Depuis 2005, la Suède, l'Argentine, le Mexique et l'Espagne ont adopté exactement la même loi que la France. Didier Sicard rappelle d'ailleurs que même si elle reste perfectible, la démarche française – qui incarne le consensus – est copiée dans le monde entier, le Benelux, avec ses 50 millions d'habitants, faisant plutôt exception au sein des 500 millions d'Européens. Les membres de la majorité devraient faire confiance aux constats d'un expert nommé par le Président de la République !
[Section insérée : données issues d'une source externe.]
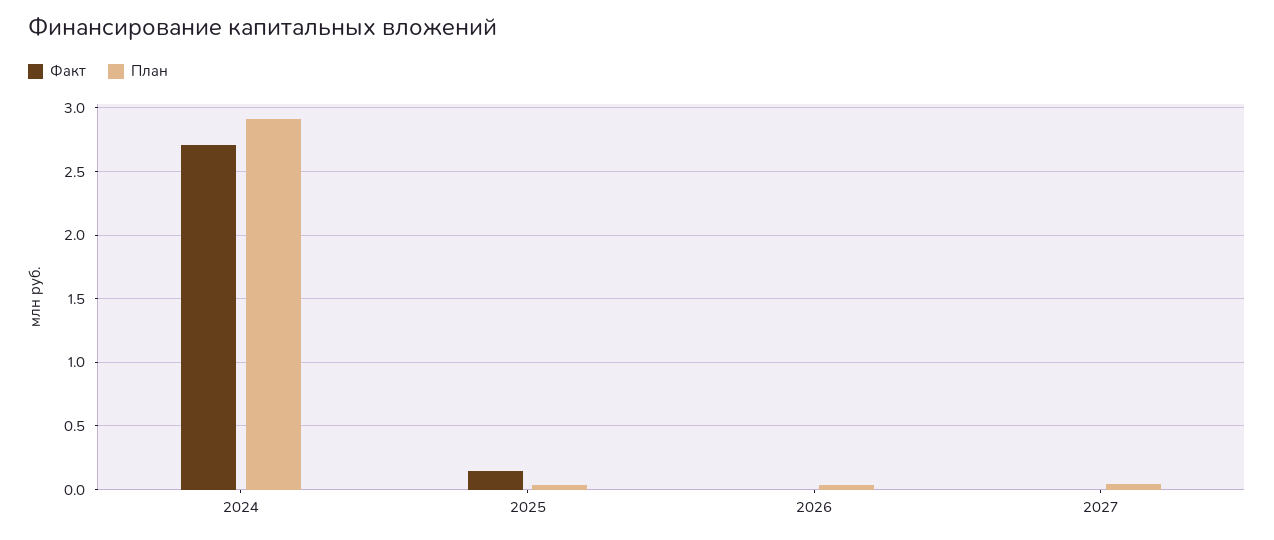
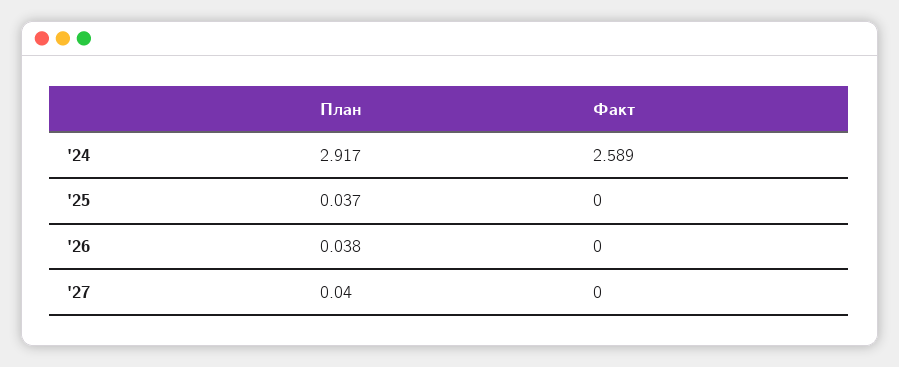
  {
    "Факт": {
-     "2024": 2.7,
+     "2024": 2.589,
-     "2025": 0.15,
+     "2025": 0,
      "2026": 0,
      "2027": 0
    },
    "План": {
      "2024": 2.917,
      "2025": 0.037,
      "2026": 0.038,
      "2027": 0.04
    }
  }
Monsieur Perrut, les patients non conscients – le nouveau-né ou le sujet dans le coma – sont incapables d'exprimer leur volonté ; mais la modification du code de déontologie de 2008 interdit de les laisser souffrir en cas d'arrêt des traitements. En effet, si l'on pensait jadis que les prématurés et les personnes plongées dans le coma n'éprouvaient pas de douleur, les IRM dynamiques ont battu cette idée en brèche. La sédation profonde garantit que le patient ne souffre pas, cette assurance rassérénant ses proches.

Gérard Sebaoun estime que l'enjeu fondamental relève du suicide assisté. En effet, si l'on suit Albert Camus : « Il n'y a qu'un problème philosophique vraiment sérieux : c'est le suicide », et répondre positivement à la question de savoir si « la vie vaut ou ne vaut pas la peine d'être vécue » exige d'agir en conséquence. Mais les problèmes certes essentiels du sens de la vie et de la mort ne doivent pas nous faire oublier que beaucoup de malades meurent mal dans notre pays ; le dispositif conçu à leur intention reste trop léger et doit être renforcé.

Monsieur Véran, l'ambivalence est toujours présente en fin de vie, marquée par la tension entre désir de mort et désir de vie, qu'évoquait Laurent Marcangeli. Selon les convictions de chacun, ce dispositif peut représenter une étape ou un aboutissement ; la proposition de loi n'a d'ailleurs pas été signée de tous les membres du groupe l'UMP, certains considérant qu'elle va trop loin. Peut-être aurons-nous réussi, dans le débat, à convaincre de nouvelles personnes de part et d'autre de l'hémicycle, afin que, même si le texte n'est pas voté, un débat apaisé vienne remplacer nos certitudes individuelles. Commencée en 2004 avec des convictions subjectives retirées de la mort d'un proche, notre mission a débouché sur un consensus parce que chacun a su dépasser son expérience personnelle pour poser la question en termes de norme universelle applicable à l'ensemble de la population.